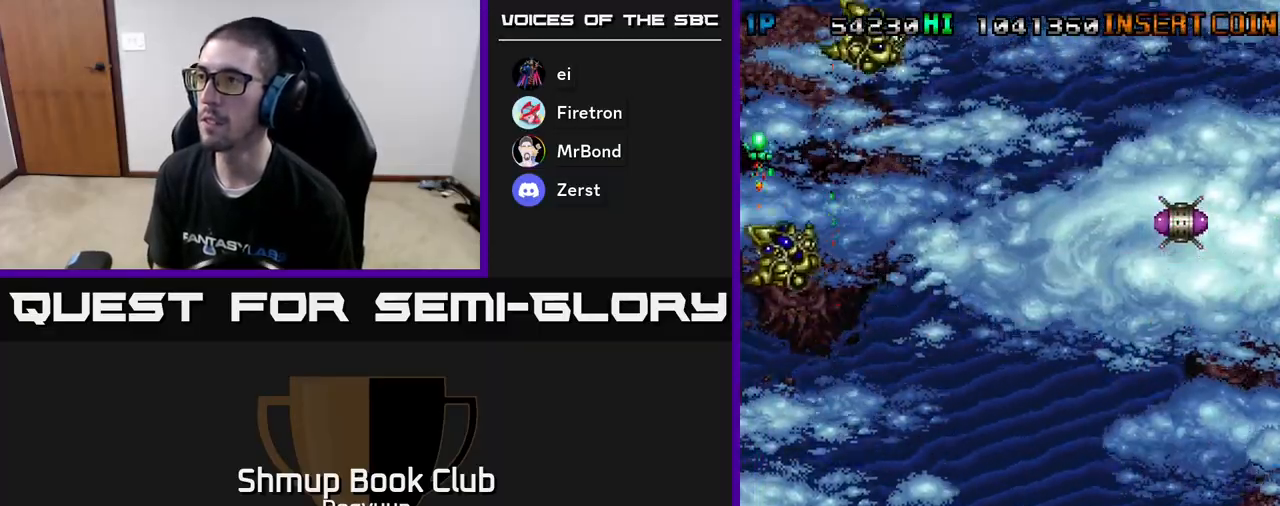
{"buttons": ["DPAD_RIGHT"], "events": [[50, "DPAD_LEFT", "down"], [67, "DPAD_DOWN", "up"], [167, "DPAD_UP", "down"], [183, "A", "up"], [183, "DPAD_LEFT", "up"], [217, "DPAD_RIGHT", "down"], [233, "DPAD_UP", "up"], [300, "A", "down"], [483, "A", "up"]]}
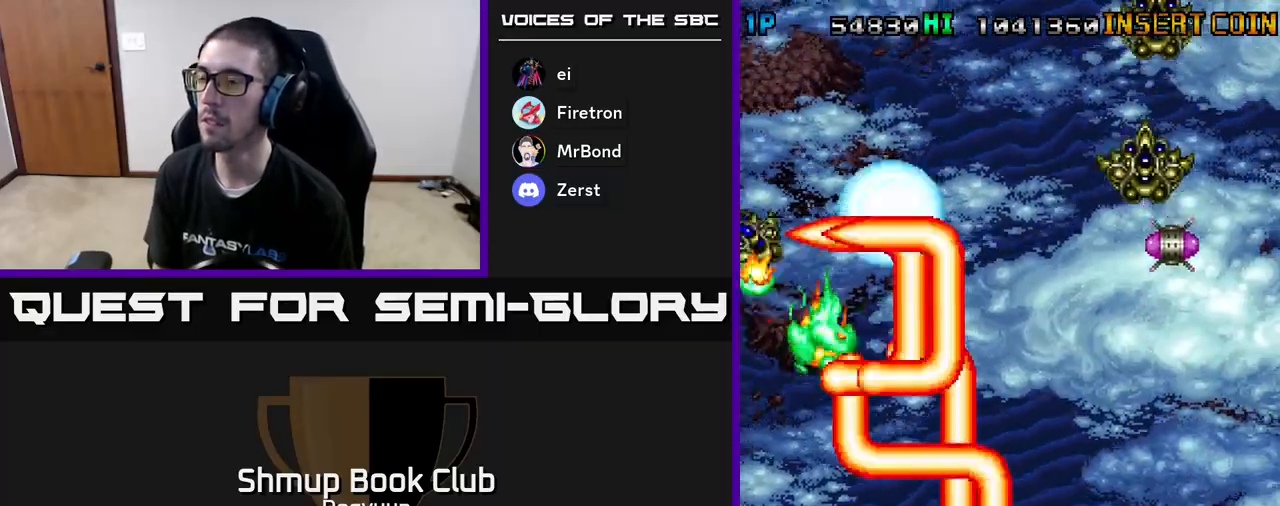
{"buttons": ["A"], "events": [[83, "A", "down"], [100, "DPAD_DOWN", "down"], [250, "DPAD_DOWN", "up"], [267, "A", "up"], [267, "DPAD_RIGHT", "up"], [350, "A", "down"]]}
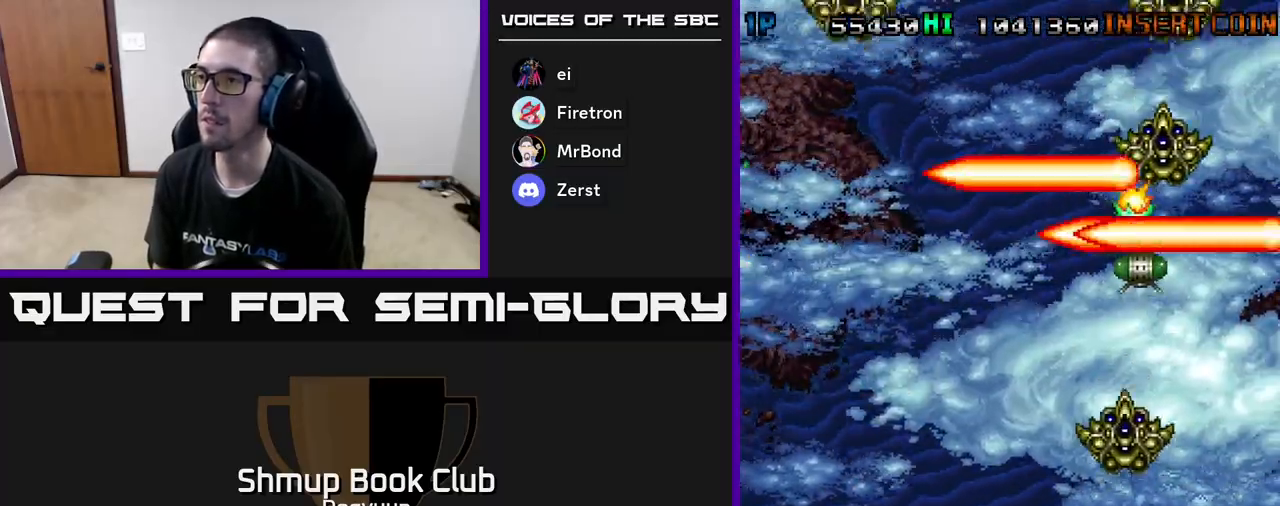
{"buttons": ["A", "DPAD_UP"], "events": [[17, "DPAD_LEFT", "down"], [33, "A", "up"], [100, "A", "down"], [300, "A", "up"], [317, "DPAD_UP", "down"], [367, "A", "down"], [400, "DPAD_LEFT", "up"], [433, "DPAD_RIGHT", "down"], [500, "DPAD_RIGHT", "up"]]}
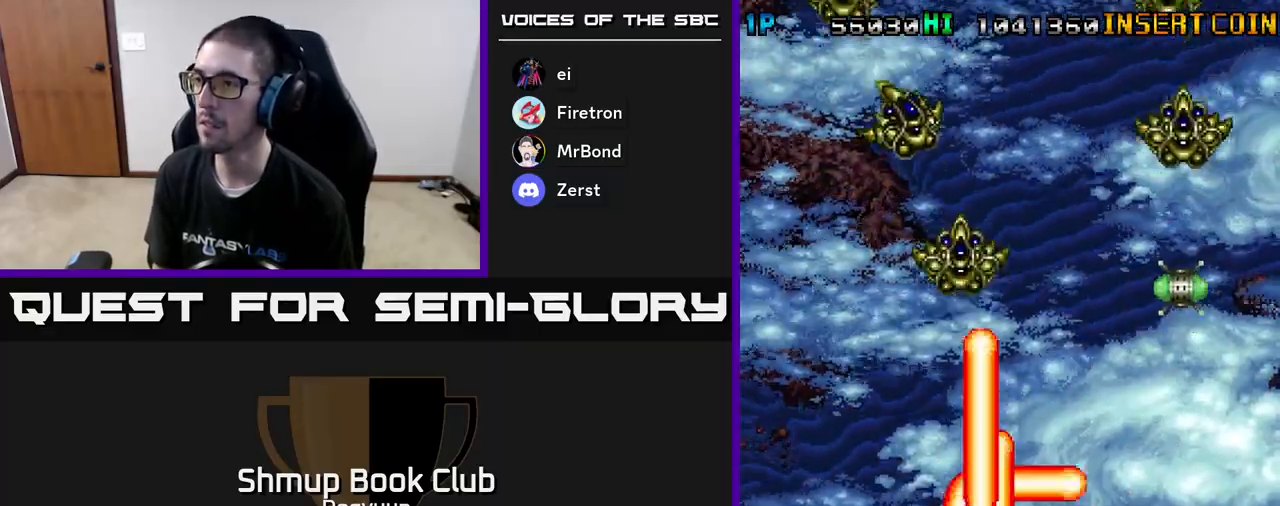
{"buttons": ["DPAD_UP"]}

Task details. Without including any picture, output all the material exactly as it appears.

Answer space.
{"buttons": ["DPAD_RIGHT"], "events": [[50, "DPAD_LEFT", "down"], [67, "DPAD_DOWN", "up"], [167, "DPAD_UP", "down"], [183, "A", "up"], [183, "DPAD_LEFT", "up"], [217, "DPAD_RIGHT", "down"], [233, "DPAD_UP", "up"], [300, "A", "down"], [483, "A", "up"]]}
{"buttons": ["A"], "events": [[83, "A", "down"], [100, "DPAD_DOWN", "down"], [250, "DPAD_DOWN", "up"], [267, "A", "up"], [267, "DPAD_RIGHT", "up"], [350, "A", "down"]]}
{"buttons": ["A", "DPAD_UP"], "events": [[17, "DPAD_LEFT", "down"], [33, "A", "up"], [100, "A", "down"], [300, "A", "up"], [317, "DPAD_UP", "down"], [367, "A", "down"], [400, "DPAD_LEFT", "up"], [433, "DPAD_RIGHT", "down"], [500, "DPAD_RIGHT", "up"]]}
{"buttons": ["DPAD_UP"]}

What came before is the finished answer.